Our aim was to study how different SERMs modulate the inflammatory responses induced by lipopolysaccharide (LPS) or unmethylated CpG-oligonucleotides in mouse and rat microglial cells. Inflammatory responses of mouse N9 microglial cells and rat primary hippocampal microglia to lipopolysaccharide (LPS) exposure were recorded by the secretion of nitric oxide (NO) and cytokine IL-6 in two models where SERM was added either 24 h before LPS addition or simultaneously or even after the LPS exposure. The responses of 17beta-estradiol, tamoxifen, raloxifene and ICI 182.780 were compared.
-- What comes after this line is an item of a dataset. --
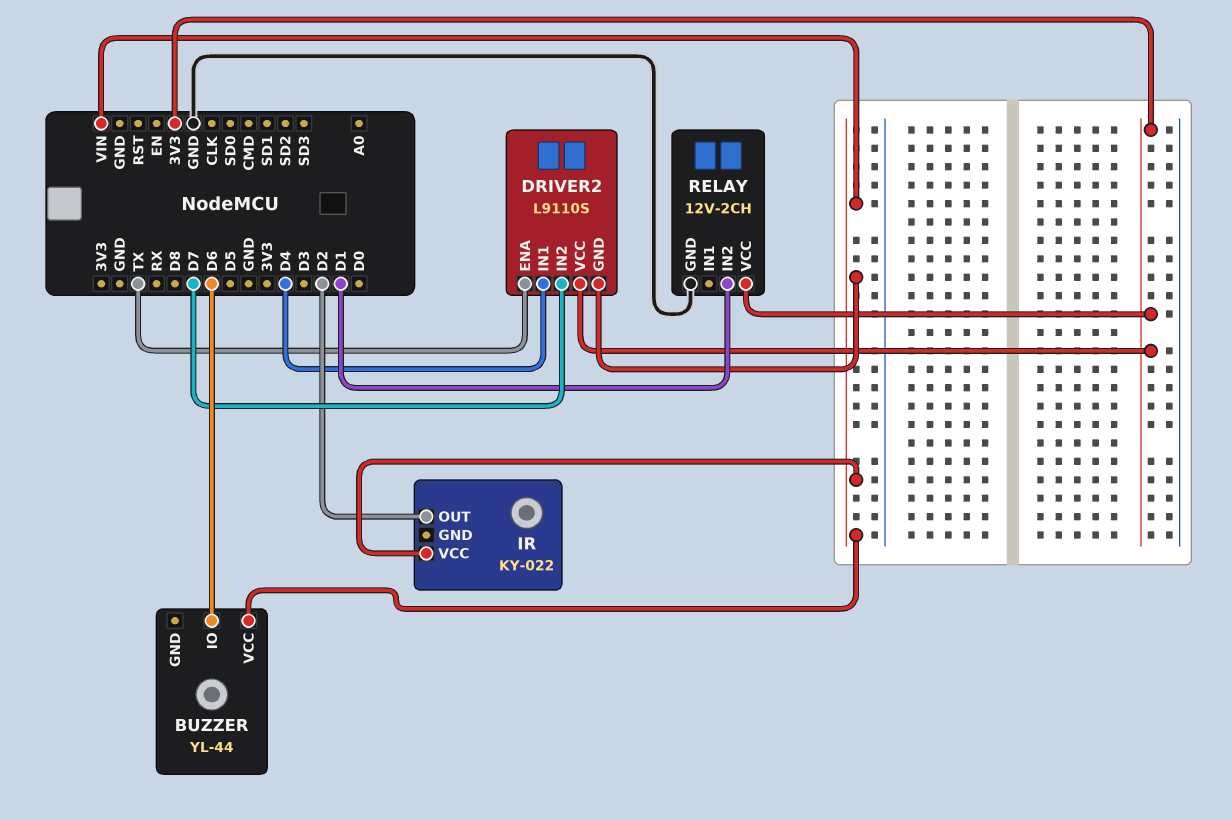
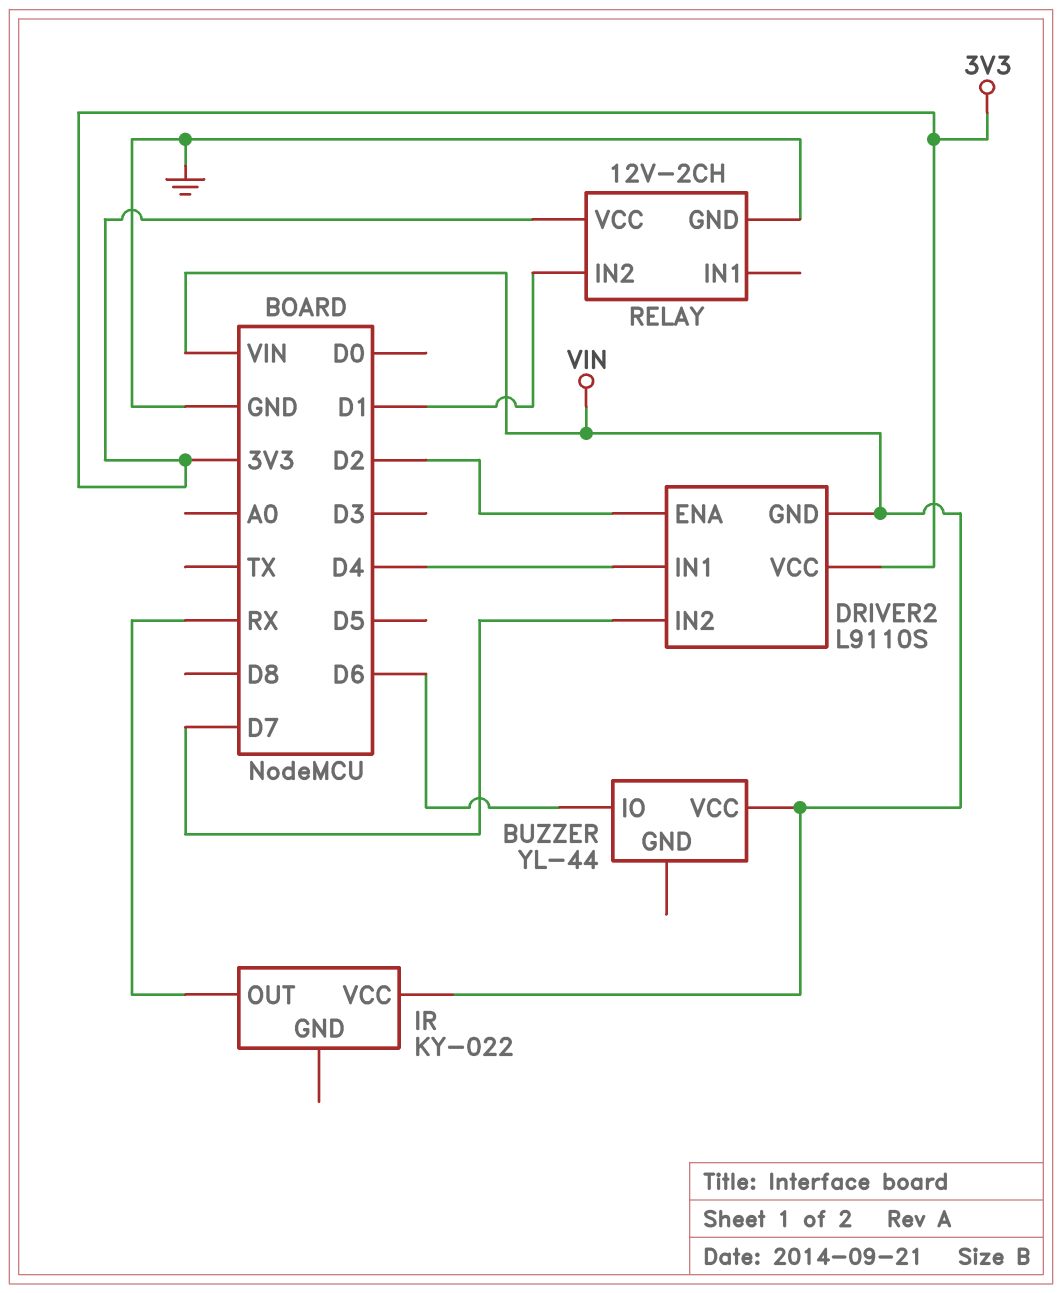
DRIVER2 pin ENA: TX -> D2
IR pin OUT: D2 -> RX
Responses were recorded by ELISA, Northern and EMSA assays. SERMs but not 17beta-estradiol induced a significant, concentration-dependent anti-inflammatory response both in rat primary microglial cells and in mouse N9 microglial cells. The response was observed both in NO and IL-6 secretion as well as in total IL-6 mRNA expression. We have recently observed that histone deacetylase (HDAC) inhibitors can potentiate the LPS-induced inflammatory response. Raloxifene and tamoxifen inhibited the potentiation of LPS response induced by trichostatin A, an HDAC inhibitor, in N9 microglia. A SERM-induced anti-inflammatory response was observed in acute models where SERM was added simultaneously or even up to 6 h later than LPS exposure. In contrast, the pretreatment of N9 microglia with tamoxifen or raloxifene for 30 h before LPS exposure did not provide any protection against the LPS response. We also observed that the raloxifene-induced protection in N9 microglia was connected to a decline of LPS-induced DNA binding activity of AP-1 but not that of NF-kappaB transcription factors. Our results show that tamoxifen, raloxifene and ICI 182.780 induce an anti-inflammatory response in acute models of mouse and rat microglial cells. It seems that this response is not estrogen receptor-mediated but, probably, is attributable to some SERM-induced modulation of LPS-activated pro-inflammatory signalling cascades.